> _EXTRACTED TEXT_:
________________________

= Union Shield – 2011 =

Union Shield – 2011 (Щит Союза – 2011) was a joint Russian-Belarusian military exercise that took place from 16 to 22 September 2011.

==Background==
Russian Defence Minister Anatoliy Serdyukov officially announced that the joint military exercise "Union Shield" is to take place in September 2011 after the meeting with his counterparts - Mykhailo Yezhel (the Ukrainian Defence Minister) and Yuri Zhadobin (the Defence Minister of the Republic of Belarus), which was held in Minsk, April, 2011.

==Exercise planning==
The concept for the exercise was being developed jointly by the Russian and Belarusian General Staffs, with input from the Russian Armed Forces' Western Military District staff.
The exercise will be held at the Gorokhovetskiy range in Nizhniy Novgorod Region and Ashuluk Range in Astrakhan Region. The decision to conduct the drills in Russia was made due to the scale of planned exercise. The size of abovementioned territories should allow the participants to accomplish the full range of tasks.

________________________

> _MATERIAL SUPPLIED_:
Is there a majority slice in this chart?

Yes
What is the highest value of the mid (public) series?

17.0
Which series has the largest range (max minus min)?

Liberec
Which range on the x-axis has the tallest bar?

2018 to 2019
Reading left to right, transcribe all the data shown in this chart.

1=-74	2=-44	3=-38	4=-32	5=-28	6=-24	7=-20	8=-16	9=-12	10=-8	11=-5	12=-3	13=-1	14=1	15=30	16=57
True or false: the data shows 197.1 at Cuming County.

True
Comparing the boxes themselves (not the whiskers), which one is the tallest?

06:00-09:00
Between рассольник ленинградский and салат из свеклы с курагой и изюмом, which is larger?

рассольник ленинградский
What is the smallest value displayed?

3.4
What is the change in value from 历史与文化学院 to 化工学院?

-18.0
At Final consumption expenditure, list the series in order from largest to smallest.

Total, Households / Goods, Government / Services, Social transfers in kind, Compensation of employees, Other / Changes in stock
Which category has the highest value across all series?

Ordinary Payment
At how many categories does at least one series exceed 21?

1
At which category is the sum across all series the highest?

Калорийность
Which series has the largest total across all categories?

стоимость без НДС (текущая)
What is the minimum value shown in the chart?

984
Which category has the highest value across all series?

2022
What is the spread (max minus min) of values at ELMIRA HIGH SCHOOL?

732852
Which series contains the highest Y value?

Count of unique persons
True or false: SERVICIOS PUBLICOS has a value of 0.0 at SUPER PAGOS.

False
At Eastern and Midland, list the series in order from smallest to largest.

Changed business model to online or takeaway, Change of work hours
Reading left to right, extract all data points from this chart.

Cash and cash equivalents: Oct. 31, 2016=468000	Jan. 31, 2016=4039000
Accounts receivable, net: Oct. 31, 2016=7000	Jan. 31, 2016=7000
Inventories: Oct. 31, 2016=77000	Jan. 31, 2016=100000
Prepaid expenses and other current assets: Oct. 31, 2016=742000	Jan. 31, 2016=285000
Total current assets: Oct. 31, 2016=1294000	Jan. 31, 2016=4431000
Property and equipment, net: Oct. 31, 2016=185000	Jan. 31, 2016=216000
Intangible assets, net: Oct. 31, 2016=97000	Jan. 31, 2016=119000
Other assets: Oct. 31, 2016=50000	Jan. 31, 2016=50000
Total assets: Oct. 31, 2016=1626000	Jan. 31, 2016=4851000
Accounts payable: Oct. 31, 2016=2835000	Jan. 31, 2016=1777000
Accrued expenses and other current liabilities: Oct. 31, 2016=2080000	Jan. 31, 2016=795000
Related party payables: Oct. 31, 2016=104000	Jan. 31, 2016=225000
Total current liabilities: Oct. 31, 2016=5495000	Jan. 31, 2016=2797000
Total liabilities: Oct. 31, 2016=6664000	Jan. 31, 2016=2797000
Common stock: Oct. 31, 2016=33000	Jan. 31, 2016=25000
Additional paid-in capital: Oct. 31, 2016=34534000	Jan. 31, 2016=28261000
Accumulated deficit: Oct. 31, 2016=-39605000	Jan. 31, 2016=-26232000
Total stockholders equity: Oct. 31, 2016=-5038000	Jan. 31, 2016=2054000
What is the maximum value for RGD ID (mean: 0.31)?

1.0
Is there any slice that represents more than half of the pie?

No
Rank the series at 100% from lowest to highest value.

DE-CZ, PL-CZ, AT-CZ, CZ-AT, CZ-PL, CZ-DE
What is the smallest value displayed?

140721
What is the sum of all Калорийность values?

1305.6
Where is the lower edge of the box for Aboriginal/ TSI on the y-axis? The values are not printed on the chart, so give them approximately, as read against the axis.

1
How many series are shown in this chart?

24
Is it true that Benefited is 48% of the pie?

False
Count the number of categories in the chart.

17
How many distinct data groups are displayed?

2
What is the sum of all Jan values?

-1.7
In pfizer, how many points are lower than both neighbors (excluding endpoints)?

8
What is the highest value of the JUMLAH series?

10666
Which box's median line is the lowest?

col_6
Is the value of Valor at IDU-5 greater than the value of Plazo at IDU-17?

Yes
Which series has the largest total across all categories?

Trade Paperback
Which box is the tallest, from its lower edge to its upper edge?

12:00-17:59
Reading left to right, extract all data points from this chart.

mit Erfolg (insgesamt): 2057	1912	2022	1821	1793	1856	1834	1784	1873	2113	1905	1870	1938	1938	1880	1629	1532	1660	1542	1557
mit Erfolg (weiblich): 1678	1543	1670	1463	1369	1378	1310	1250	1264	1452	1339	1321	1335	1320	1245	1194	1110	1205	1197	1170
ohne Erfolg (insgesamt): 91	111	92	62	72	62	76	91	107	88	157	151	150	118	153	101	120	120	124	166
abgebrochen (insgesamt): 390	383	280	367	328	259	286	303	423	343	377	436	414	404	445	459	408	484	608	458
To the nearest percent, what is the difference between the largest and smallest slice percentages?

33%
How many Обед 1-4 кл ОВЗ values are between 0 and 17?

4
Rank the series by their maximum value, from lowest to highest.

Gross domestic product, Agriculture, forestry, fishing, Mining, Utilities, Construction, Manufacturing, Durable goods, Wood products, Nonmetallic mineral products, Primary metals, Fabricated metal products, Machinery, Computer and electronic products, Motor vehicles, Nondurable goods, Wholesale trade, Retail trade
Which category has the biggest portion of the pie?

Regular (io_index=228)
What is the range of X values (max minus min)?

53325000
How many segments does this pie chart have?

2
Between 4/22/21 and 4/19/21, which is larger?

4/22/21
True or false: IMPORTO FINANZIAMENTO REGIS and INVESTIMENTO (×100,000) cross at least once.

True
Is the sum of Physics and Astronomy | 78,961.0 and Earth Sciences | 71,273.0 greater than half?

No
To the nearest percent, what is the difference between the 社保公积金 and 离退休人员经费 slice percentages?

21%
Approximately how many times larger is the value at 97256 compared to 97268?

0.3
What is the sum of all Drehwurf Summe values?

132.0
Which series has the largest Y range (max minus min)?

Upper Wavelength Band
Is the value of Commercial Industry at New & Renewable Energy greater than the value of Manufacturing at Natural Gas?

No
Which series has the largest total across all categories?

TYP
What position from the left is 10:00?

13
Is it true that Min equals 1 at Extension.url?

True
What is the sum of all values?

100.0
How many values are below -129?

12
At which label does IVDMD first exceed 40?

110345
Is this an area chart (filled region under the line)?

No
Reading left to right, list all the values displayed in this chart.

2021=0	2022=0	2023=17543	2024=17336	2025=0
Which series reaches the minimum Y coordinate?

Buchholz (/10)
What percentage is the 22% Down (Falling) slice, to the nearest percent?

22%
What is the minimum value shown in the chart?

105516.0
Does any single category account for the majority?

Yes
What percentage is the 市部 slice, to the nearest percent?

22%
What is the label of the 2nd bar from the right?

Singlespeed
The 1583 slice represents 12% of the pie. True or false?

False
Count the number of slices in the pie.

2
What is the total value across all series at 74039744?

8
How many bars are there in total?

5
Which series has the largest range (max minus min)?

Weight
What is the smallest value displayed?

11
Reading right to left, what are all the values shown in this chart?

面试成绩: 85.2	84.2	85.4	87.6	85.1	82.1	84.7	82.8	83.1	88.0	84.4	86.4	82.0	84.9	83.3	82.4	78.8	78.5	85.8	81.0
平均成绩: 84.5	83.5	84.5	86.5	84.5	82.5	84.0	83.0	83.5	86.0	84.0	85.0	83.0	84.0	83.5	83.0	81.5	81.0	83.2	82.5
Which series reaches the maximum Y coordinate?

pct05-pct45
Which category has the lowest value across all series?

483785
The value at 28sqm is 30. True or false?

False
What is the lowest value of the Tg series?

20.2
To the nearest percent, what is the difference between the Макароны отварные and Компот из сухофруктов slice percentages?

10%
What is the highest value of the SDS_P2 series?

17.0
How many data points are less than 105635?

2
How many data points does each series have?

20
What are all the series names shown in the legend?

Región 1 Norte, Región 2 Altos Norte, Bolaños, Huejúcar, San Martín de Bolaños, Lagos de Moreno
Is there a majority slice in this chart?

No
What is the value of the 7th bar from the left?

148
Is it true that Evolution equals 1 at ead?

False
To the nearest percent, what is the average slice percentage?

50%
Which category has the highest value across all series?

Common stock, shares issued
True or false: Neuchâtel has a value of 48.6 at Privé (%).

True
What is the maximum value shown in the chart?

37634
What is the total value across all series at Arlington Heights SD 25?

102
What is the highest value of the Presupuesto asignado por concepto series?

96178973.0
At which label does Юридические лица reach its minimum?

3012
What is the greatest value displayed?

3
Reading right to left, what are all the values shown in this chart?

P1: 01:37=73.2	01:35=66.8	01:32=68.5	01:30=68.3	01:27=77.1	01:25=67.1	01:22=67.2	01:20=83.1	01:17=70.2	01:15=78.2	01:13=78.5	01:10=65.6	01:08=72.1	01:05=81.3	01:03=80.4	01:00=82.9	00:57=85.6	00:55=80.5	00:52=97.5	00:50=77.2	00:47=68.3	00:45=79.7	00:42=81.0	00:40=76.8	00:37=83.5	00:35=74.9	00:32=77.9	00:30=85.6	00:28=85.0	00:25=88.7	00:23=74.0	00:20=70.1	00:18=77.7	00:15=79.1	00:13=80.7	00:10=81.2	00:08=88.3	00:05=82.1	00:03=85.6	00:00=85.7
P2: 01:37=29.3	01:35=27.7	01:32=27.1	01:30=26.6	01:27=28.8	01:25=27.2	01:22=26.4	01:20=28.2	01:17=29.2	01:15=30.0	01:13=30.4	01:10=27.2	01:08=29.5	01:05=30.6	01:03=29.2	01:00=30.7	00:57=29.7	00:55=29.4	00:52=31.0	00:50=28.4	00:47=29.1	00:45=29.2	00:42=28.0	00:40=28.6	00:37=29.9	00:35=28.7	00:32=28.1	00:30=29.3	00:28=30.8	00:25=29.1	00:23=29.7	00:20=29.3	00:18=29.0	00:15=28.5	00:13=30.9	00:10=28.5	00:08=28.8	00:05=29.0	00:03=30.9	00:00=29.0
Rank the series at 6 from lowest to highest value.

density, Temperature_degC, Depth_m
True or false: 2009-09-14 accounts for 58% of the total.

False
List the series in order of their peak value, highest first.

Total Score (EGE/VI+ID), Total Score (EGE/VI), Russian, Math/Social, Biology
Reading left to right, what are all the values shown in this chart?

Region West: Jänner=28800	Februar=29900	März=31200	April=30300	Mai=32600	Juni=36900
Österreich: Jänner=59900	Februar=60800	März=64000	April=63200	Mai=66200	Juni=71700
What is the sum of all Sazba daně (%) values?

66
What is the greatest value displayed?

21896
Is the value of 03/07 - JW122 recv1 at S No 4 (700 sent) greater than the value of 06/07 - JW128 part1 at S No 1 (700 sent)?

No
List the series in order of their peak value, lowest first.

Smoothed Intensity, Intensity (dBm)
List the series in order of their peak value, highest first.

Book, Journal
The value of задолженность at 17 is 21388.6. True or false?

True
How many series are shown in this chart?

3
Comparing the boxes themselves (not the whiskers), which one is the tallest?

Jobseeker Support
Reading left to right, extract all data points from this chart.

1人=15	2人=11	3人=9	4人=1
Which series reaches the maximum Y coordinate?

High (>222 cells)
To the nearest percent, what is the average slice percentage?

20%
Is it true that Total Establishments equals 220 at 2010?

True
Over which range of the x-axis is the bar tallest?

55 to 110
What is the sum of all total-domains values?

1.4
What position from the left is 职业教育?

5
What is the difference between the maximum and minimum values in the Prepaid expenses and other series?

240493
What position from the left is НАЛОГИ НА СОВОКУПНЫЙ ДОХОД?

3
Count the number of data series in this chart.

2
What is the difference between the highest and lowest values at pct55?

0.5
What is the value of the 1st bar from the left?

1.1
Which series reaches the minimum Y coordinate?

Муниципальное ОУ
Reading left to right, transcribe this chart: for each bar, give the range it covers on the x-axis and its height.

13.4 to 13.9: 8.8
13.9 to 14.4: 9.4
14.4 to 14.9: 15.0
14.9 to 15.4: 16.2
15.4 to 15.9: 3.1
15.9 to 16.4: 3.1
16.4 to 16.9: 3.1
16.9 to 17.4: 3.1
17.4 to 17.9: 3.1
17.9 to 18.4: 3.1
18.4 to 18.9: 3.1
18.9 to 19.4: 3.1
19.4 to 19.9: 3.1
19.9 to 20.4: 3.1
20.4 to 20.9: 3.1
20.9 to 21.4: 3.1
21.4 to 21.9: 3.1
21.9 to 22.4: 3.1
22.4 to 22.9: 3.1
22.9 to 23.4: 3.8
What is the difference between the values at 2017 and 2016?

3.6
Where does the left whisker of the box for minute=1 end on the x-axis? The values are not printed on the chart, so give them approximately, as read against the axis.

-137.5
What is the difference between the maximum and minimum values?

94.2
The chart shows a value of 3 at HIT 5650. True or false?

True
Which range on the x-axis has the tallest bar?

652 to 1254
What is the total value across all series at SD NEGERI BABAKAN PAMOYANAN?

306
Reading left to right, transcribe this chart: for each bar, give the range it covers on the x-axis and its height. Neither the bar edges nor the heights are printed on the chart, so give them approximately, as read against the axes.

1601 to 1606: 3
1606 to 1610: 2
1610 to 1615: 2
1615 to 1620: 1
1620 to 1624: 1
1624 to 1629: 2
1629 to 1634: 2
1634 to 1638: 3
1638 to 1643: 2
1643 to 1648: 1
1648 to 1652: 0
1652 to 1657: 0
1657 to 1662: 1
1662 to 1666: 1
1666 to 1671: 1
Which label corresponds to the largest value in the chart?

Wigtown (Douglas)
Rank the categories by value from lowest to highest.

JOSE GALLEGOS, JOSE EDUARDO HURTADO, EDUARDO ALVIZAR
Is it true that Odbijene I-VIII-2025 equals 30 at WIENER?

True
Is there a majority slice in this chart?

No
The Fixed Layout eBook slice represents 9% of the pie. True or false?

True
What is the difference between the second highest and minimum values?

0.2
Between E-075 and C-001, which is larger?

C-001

________________________

> _WHAT TO WORK ON_:
Reproduce the stretch of the Union Shield – 2011 text from "The exercise will" through "range of tasks.". The data is not needed for the work that comes after it.

> _REPLY_:
The exercise will be held at the Gorokhovetskiy range in Nizhniy Novgorod Region and Ashuluk Range in Astrakhan Region. The decision to conduct the drills in Russia was made due to the scale of planned exercise. The size of abovementioned territories should allow the participants to accomplish the full range of tasks.